Not everyone can or is able to go to a gym to workout. But that shouldn’t keep anyone from doing simple, at-home exercises for seniors to help increase mobility. Balance exercises in particular are important to help prevent falls.

These seven at-home exercises for seniors are easy ways to help increase mobility by promoting strength and balance, and they are simple enough to be done by most. However, check with a doctor before performing any exercises if you have a pre-existing condition or injury.

One-Legged Balance

Promotes: Balance

Using a chair for balance, raise one leg off the ground, bending the knee slightly. Hold for ten seconds, then slowly lower your foot to the ground. Repeat this exercise 10-15 times for each leg.

Tennis Ball Squeeze

Promotes: Grip strength, so you can better hold onto walking devices and railings.

You’ll need a tennis ball or similar ball (one with give to it, like a rubber or foam one) for this exercise.

Grip the ball in one hand and slowly squeeze it for three-to-five seconds. Relax your grip gradually. Repeat the exercises 10-15 times for each hand.

Tightrope Walk

Promotes: Balance

Do this exercise in an area free of obstacles, like a hallway, and near a wall in case you need to brace it for support.

Focus on a point ahead of you and imagine an invisible tight rope is leading there. Extend your arms laterally, making a “T” shape for balance.

Place one foot in front of the other, with the heel touching or nearly touching the toes of the foot behind it. Then take another step the same way, slowly placing that heel in front of the other foot’s toes. Remember to use the wall for support if you need it.

Calf & Ankle Raises

Promotes: Balance, calf and ankle strength

Stand behind a chair and hold onto it for support. Slowly raise yourself onto your tiptoes and hold for about one second, then slowly lower yourself until your feet are flat on the floor. Repeat this about 10 times.

Lateral Leg Lifts

Promotes: Balance, hips and thighs.

Using a chair for support, slowly raise one leg to the side, keeping it straight. Go as high as you can while remaining comfortable. Try to keep your back and hips straight and breath slowly. Bring your leg slowly back to the ground. Do this exercise five-to-ten times for each leg.


Promotes: Balance, leg strength

You’ll need a step for this exercise, so look for one near a railing. Simply step onto the step with one foot, bring the other up to join it and then step back down. Do this five times for each leg. Use the railing for support if you need it.


Promotes: Balance

If you like to dance, you may be familiar with this one. This exercise is best performed in a kitchen, where you can trail the counter with your hand and use it for support.
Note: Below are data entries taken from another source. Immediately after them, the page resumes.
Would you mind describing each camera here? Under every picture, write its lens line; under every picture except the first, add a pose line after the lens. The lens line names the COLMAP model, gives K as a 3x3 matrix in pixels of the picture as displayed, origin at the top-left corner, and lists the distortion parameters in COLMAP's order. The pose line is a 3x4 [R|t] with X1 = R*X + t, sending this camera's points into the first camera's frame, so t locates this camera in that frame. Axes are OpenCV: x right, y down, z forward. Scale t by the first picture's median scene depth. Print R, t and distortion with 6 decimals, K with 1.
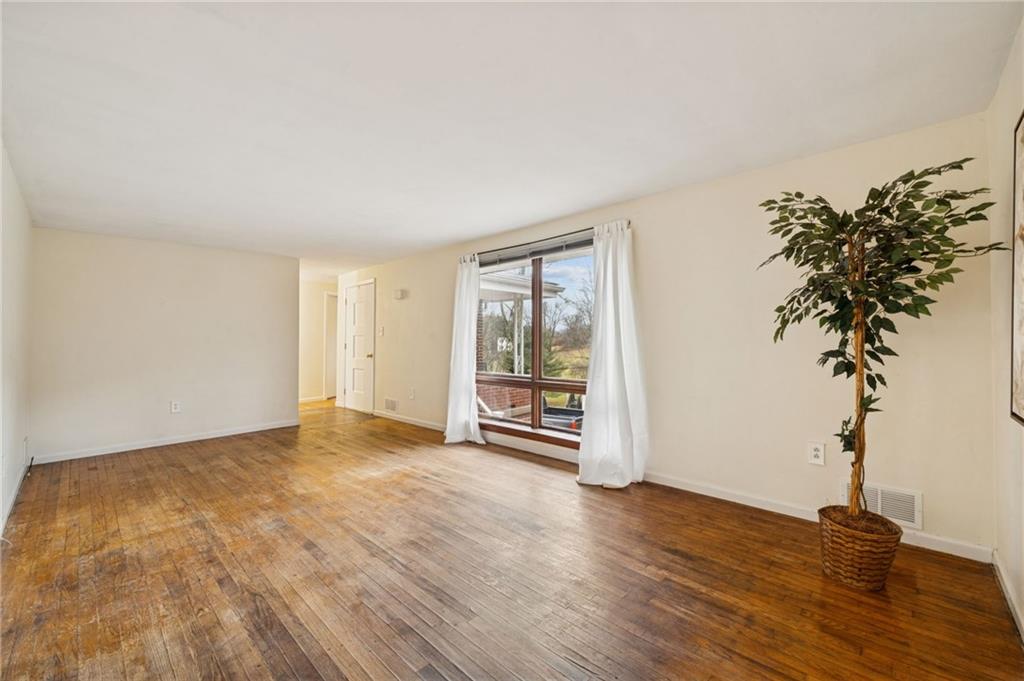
lens RADIAL K [[414.8, 0, 512.0], [0, 414.8, 340.5], [0, 0, 1]] dist [-0.000934, -0.000246]
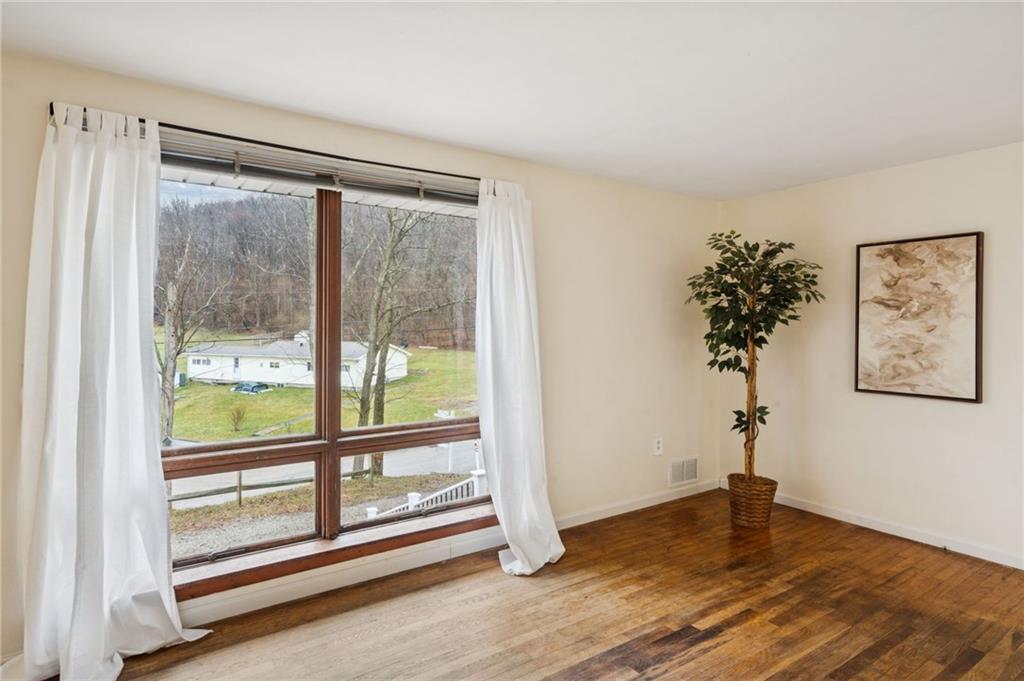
lens RADIAL K [[566.9, 0, 525.0], [0, 566.9, 324.3], [0, 0, 1]] dist [0.002980, 0.000705]
pose [[0.189564, 0.011597, 0.981800, -0.862429], [-0.001164, 0.999932, -0.011587, -0.048157], [-0.981868, 0.001054, 0.189564, 1.006577]]
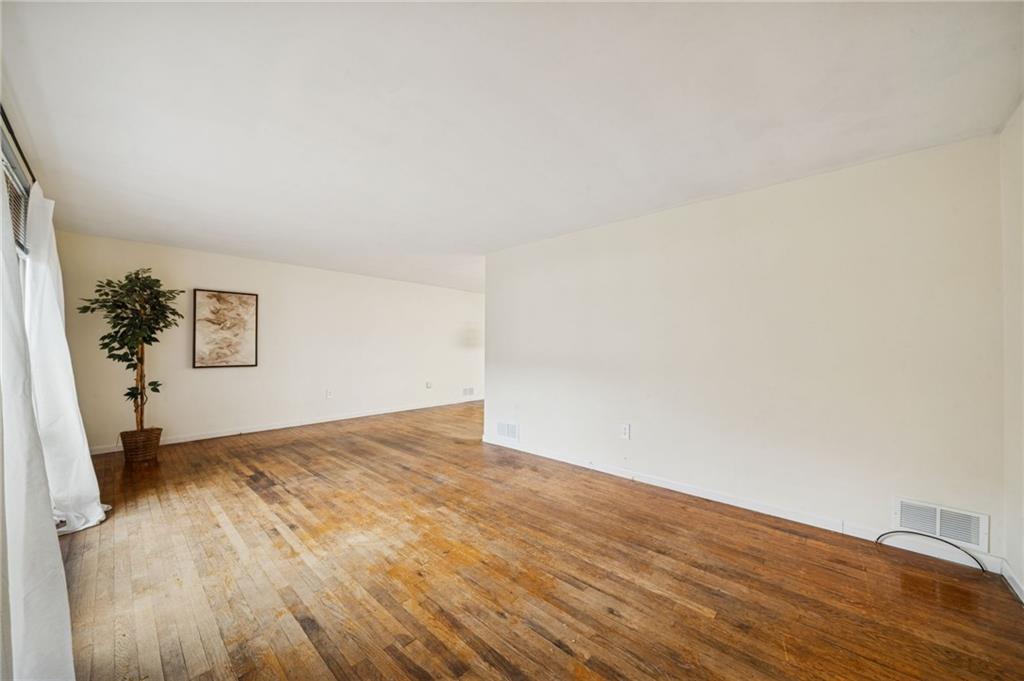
lens RADIAL K [[376.6, 0, 512.0], [0, 376.6, 340.5], [0, 0, 1]] dist [0.000032, 0.000007]
pose [[-0.999843, 0.005736, -0.016770, -0.759062], [0.005900, 0.999936, -0.009703, -0.002811], [0.016713, -0.009800, -0.999812, 2.149720]]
Stand with your feet together, then cross your left foot in front of your right foot. Then bring your right foot to the side of your left foot, which will uncross your feet. Repeat the process until the end of the counter, then turn around and begin again, this time starting with your left foot crossing over your right foot. If this exercise is too difficult, just do side steps, without crossing your feet.

Additional Tips:

    • If you begin to feel pain, stop exercising immediately. If the pain persists, call your doctor.

    • Keep yourself hydrated.

    • Easy does it: Even simple exercises can be tough when you first begin, but don’t push yourself. If you can only do three repetitions instead of 10, that’s three more than zero.

    • Keep track of your exercises. As you gain strength, you may wish to add ankle weights, hold a position for a longer time, or increase the repetitions.